Teza

A review
September 11, 2009
By Brian Gilmore

“Teza,” Haile Gerima’s award winning film, is the kind of cinema that is a beginning. It will summon the viewer to want to know more, but most of all, to understand the story’s larger historical questions. You will witness early on that Gerima is speaking to the African Diaspora in “Teza” because the issues in “Teza” are of that world.

“Through ‘Teza,’” Gerima wrote recently, “I have the opportunity to tell a story about Africans who find their lives, and subsequently their psyches, dislocated by a series of complicated and unforeseen historical circumstances.” Like in Gerima’s 1993 classic, “Sankofa,” the first film to approach the issue of African slavery in the west with honesty, the forces at the heart of “Teza” transcend the personal drama of the film and ponder history. 

“Teza” finds Anberber, a middle aged native Ethiopian returning home from Europe (Germany) to his village in Ethiopia after being away for years. He is scarred emotionally and physically, and as Gerima notes is seeking to “reconcile with a past…that he can’t easily forget…” The film is smothered in the culture and history of Gerima’s Ethiopia throughout and this provides an intense juxtaposition for Anberber’s anguish revealed religiously through flashback.

Anberber, a beloved figure in his village, experienced torment, humiliation, and personal loss at the hands of the government when he was in Ethiopia trying to serve the rural poor as a doctor before he departed. But then in Germany, the exile nation, Anberber also faces violence (racial violence) and he is thereafter seemingly in no man’s land: there is no solace abroad, and his own country is locked in an incomprehensible struggle. His life is disruption, but he is a man seeking to put his life back together, and to a certain degree, to put Ethiopia back together slowly, along with everyone else despite the impossibility of the task.

Beneath this thickly woven tale; however, is the real story, or more appropriately, Gerima’s vision: “independent cinema” that explores themes of “identity, liberation, and remembrance…” Thus, “Teza” is universal but also overtly African in what it seems to reveal: the struggle against western imperialism, the importance of tradition, and the intersection of these forces.

The film becomes like Ali Mazrui’s “The Africans,” fusing religion, culture and history, and the impact of the west upon Africa (in this case, one country) into one solid statement. Like “The Africans,” “Teza” is ongoing tragedy.
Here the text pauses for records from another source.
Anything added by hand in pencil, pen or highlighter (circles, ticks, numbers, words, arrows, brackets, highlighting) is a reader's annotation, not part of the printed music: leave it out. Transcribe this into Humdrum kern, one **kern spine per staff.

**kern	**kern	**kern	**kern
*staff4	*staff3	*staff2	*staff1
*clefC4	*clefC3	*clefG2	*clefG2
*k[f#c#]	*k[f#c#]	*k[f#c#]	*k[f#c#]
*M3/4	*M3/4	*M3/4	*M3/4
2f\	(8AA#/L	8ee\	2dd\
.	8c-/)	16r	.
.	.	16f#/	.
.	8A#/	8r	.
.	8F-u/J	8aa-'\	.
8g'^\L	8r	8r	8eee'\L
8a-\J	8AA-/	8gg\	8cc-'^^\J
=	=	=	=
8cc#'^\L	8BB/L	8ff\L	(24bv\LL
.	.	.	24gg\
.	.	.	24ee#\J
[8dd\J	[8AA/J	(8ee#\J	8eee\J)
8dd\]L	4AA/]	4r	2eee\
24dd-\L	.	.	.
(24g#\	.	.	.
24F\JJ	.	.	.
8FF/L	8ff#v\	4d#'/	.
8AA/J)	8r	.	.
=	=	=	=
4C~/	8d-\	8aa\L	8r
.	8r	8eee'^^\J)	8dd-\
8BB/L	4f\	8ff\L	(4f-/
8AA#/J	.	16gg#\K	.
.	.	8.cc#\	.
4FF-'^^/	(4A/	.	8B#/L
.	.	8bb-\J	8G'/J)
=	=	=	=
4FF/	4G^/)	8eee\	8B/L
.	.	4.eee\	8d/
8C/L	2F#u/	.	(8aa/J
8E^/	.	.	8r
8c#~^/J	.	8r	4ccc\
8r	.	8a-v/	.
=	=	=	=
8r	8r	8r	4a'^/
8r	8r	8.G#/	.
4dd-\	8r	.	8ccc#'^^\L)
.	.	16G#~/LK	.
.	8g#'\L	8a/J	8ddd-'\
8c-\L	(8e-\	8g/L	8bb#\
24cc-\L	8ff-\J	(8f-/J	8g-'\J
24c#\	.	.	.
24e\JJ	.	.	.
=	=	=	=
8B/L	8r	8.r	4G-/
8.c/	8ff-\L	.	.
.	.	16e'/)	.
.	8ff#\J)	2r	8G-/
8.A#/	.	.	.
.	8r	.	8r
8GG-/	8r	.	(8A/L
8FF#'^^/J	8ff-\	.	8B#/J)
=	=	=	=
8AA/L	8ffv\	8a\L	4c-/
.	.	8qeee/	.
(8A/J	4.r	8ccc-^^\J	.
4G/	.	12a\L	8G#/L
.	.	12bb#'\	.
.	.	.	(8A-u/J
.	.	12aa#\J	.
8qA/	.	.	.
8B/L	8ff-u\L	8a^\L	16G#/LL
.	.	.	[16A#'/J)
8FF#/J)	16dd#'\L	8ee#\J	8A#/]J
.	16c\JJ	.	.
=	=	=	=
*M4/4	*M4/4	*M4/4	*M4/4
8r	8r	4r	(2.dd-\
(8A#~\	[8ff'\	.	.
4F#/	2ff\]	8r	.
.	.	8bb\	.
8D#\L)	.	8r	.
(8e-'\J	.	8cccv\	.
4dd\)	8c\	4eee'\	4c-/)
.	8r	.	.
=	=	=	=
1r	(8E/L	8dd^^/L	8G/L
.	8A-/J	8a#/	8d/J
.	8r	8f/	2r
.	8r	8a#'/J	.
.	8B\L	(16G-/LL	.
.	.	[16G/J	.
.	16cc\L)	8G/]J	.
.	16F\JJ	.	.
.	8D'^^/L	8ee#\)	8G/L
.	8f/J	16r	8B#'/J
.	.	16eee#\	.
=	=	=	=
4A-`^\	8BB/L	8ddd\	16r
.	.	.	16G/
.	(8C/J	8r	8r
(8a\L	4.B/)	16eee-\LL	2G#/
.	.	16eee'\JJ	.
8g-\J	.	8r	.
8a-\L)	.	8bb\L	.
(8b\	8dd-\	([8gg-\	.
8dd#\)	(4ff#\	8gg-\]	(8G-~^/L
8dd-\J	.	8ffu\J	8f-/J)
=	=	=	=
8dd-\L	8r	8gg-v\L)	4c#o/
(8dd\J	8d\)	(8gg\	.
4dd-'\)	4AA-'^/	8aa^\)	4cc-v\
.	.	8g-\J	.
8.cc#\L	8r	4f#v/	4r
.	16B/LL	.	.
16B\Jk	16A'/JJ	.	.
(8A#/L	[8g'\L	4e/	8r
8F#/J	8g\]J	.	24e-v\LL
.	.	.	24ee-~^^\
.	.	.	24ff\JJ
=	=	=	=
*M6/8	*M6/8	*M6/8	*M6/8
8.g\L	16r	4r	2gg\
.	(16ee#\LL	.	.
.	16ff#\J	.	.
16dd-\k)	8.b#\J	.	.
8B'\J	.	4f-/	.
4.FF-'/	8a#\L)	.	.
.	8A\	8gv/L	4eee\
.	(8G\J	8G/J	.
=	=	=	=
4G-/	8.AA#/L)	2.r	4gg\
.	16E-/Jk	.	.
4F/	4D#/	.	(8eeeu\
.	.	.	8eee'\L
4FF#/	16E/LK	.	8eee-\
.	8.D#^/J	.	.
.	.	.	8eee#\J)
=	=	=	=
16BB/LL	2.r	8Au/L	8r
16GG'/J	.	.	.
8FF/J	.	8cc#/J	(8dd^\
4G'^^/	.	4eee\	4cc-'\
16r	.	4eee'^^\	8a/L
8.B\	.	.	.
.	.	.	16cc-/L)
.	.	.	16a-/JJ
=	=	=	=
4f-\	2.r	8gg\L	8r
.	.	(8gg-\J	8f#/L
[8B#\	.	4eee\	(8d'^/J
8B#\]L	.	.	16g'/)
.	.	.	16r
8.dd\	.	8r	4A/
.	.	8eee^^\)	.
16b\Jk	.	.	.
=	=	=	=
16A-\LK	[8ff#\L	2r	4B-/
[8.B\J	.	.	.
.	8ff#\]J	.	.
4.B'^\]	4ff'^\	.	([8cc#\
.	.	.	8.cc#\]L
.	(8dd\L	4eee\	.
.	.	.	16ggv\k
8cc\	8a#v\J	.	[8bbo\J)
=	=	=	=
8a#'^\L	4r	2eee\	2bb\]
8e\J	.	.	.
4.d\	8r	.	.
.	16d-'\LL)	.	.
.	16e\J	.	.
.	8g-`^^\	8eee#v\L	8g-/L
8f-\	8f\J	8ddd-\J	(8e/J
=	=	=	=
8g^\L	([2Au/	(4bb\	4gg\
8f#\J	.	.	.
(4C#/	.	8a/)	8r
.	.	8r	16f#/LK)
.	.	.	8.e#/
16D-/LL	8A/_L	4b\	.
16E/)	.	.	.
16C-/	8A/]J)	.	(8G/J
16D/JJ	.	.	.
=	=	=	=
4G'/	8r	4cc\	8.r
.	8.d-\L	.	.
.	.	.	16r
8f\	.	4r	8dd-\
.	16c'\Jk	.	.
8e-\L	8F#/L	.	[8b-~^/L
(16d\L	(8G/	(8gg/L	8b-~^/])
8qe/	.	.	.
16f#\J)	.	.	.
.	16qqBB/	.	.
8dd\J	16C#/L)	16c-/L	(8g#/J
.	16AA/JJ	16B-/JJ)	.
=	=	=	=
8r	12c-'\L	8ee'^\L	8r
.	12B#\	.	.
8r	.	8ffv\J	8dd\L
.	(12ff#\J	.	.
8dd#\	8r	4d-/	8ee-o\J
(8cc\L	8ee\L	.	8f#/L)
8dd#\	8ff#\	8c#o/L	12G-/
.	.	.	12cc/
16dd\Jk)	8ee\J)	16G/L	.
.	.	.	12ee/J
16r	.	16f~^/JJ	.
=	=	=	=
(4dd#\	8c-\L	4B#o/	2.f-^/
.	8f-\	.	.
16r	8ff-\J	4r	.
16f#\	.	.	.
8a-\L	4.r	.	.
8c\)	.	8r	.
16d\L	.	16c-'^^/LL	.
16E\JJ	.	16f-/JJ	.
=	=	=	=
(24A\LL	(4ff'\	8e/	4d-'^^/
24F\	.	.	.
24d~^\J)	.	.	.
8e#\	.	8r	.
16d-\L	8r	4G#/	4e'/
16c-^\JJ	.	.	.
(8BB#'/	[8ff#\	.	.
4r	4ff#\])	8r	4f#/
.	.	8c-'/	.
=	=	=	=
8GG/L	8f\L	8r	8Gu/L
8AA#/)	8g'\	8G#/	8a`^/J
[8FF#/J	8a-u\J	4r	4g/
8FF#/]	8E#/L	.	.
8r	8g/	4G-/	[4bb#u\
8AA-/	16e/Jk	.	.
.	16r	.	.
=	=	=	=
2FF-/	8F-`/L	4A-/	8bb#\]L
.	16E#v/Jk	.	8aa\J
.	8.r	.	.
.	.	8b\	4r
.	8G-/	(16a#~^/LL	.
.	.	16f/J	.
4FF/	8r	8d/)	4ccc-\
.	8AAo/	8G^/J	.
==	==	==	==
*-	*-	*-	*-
The world and Ethiopians largely misunderstand the damage done to the country across the diaspora as a result of their own mistakes and choices and the various battles with the west that are not yet concluded.

It is engaging to view and experience a film that explores these areas considering they are seldom considered, especially so in America, amongst individuals of African descent. As Gerima notes of his vision: “The history, culture, and socio-economic well being of all peoples of African descent is my primary concern, but above all the preservation of their humanity is what motivates me as a filmmaker.”

Gerima has delivered a film that accomplishes his goal but also tells an anguishing personal tale of a man who simply wants to be a man.